Un parti en remplace un autre au pouvoir: avec le même peuple, dans les mêmes circonstances, aux prises avec les mêmes problèmes, il y a à peu près dix chances sur dix qu'il va continuer exactement de la même manière.

 

Une autre méthode à essayer:

N'oublions pas de considérer au moins deux éléments en présence: le gouvernement qui administre et le peuple qui est administré. Il y a assez longtemps qu'on change le gouvernement qui administre: si l'on faisait un petit changement dans le peuple qui est administré?

Traite-t-on de la même manière un chat et un lion? Quelles que soient les personnes qui s'occupent des chats ou des lions, la différence de traitement dans les deux cas vient plus de la bête que de son maître.

Nous ne croyons pas nous tromper en faisant la même remarque au sujet de la politique. Les politiciens n'agiront pas, avec des électeurs renseignés et organisés pour les surveiller et les rappeler à leurs devoirs, de la même manière qu'avec des électeurs qui se contentent de voter selon le courant du jour.

 

A tous et à chacun d’y voir:

Il se peut qu'il soit difficile et long d'habituer un peuple à s'occuper intelligemment et efficacement de la chose publique. Mais quand donc a-t-on essayé? Ce ne sont toujours pas les politiciens de partis qui s'y sont appliqués. Jamais les exploiteurs n'essaient d'organiser leurs victimes pour quelles résistent à leurs exploitations.
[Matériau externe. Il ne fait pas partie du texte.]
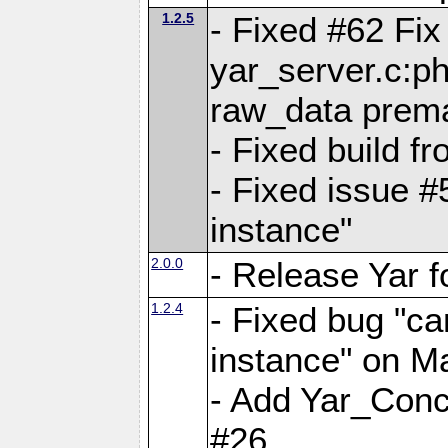
1.2.5
- Fixed #62 Fix
yar_server.c:p
raw_data prema
- Fixed build 
- Fixed issue #
instance"
2.0.0
- Release Yar 
1.2.4
- Fixed bug "ca
instance" on 
- Add Yar_Concu
#26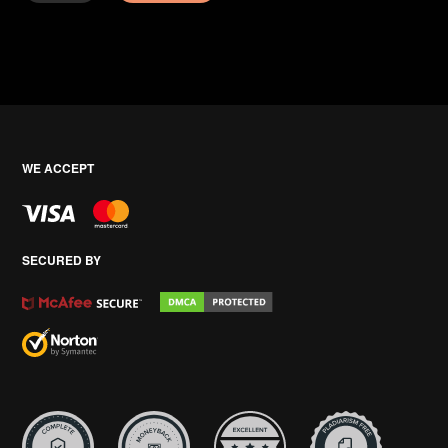
WE ACCEPT
SECURED BY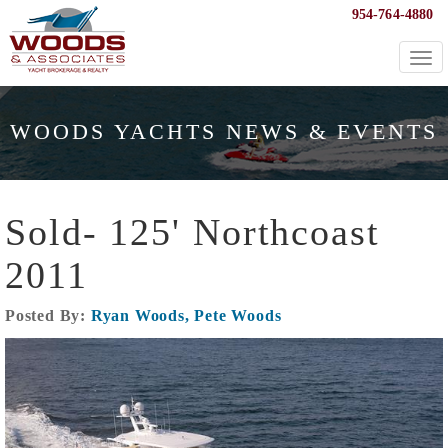
954-764-4880
Togg
navi
WOODS YACHTS NEWS & EVENTS
Sold- 125' Northcoast
2011
Posted By:
Ryan Woods, Pete Woods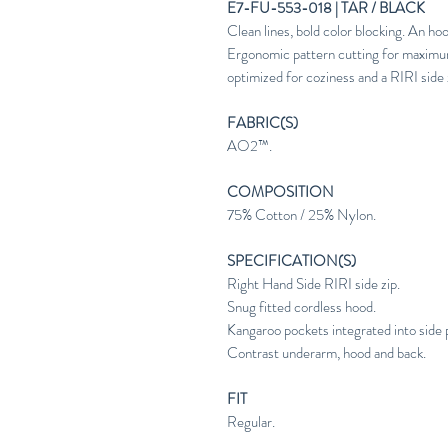
E7-FU-553-018 | TAR / BLACK
Clean lines, bold color blocking. An
Ergonomic pattern cutting for maximu
optimized for coziness and a RIRI side zi
FABRIC(S)
AO2™.
COMPOSITION
75% Cotton / 25% Nylon.
SPECIFICATION(S)
Right Hand Side RIRI side zip.
Snug fitted cordless hood.
Kangaroo pockets integrated into side 
Contrast underarm, hood and back.
FIT
Regular.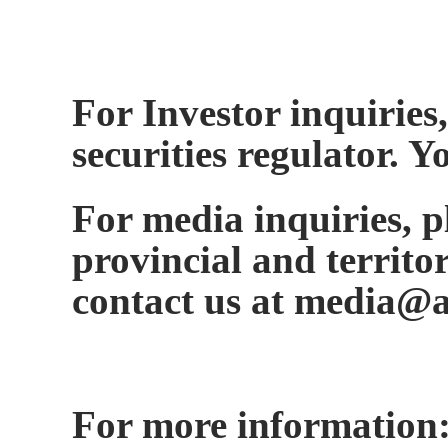
For Investor inquiries,
securities regulator. 
For media inquiries, ple
provincial and territo
contact us at media@a
For more information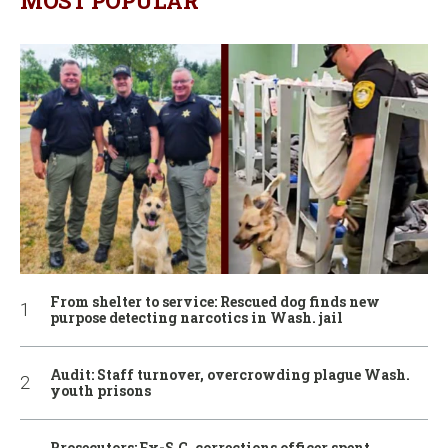
MOST POPULAR
From shelter to service: Rescued dog finds new
purpose detecting narcotics in Wash. jail
Audit: Staff turnover, overcrowding plague Wash.
youth prisons
Prosecutors: Ex-S.C. corrections officer spent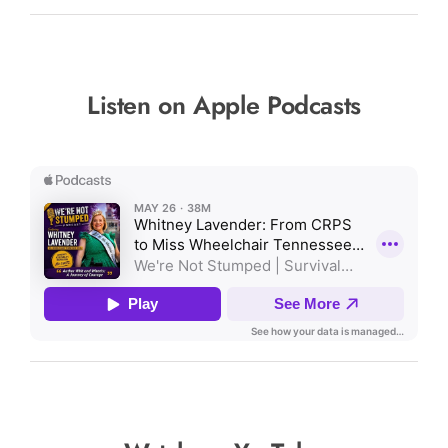
Listen on Apple Podcasts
Nous n'attendons pas du diable qu'il nous apporte la grâce de Dieu. De même, si l'on veut une politique et une économique au service de tous et de chacun, ne l'attendons pas de ceux qui visent un autre objectif: c'est à tous et à chacun de nous de travailler à l'organiser.

La première chose à faire, c'est certainement de savoir de quoi il est question. Donc, l’étude de littérature appropriée. Les créditistes possèdent la littérature à cette fin.

Puis, de la lumière, on passe à l'action à l'action si l'on veut des résultats. On passe à l’action en éclairant les autres et en se groupant en Union des Électeurs: politique véritablement nouvelle : l'économie du dividende périodique et gratuit à tous et à chacun, sans enquête, sans conditions et sans le prendre dans la poche de personne.

 

Sources : Louis Everi, Sous le signe de l'abondance, Montréal, Institut d'Action Politique, 1946, pp. 185-204 tiré dans Daniel Latouche et Diane Poliquin-Bourassa, Le manuel de la parole, manifestes québécois, Tome 2 1900 à 1959, Montréal, Éditions du Boréal Express, 1978, pp. 225-230.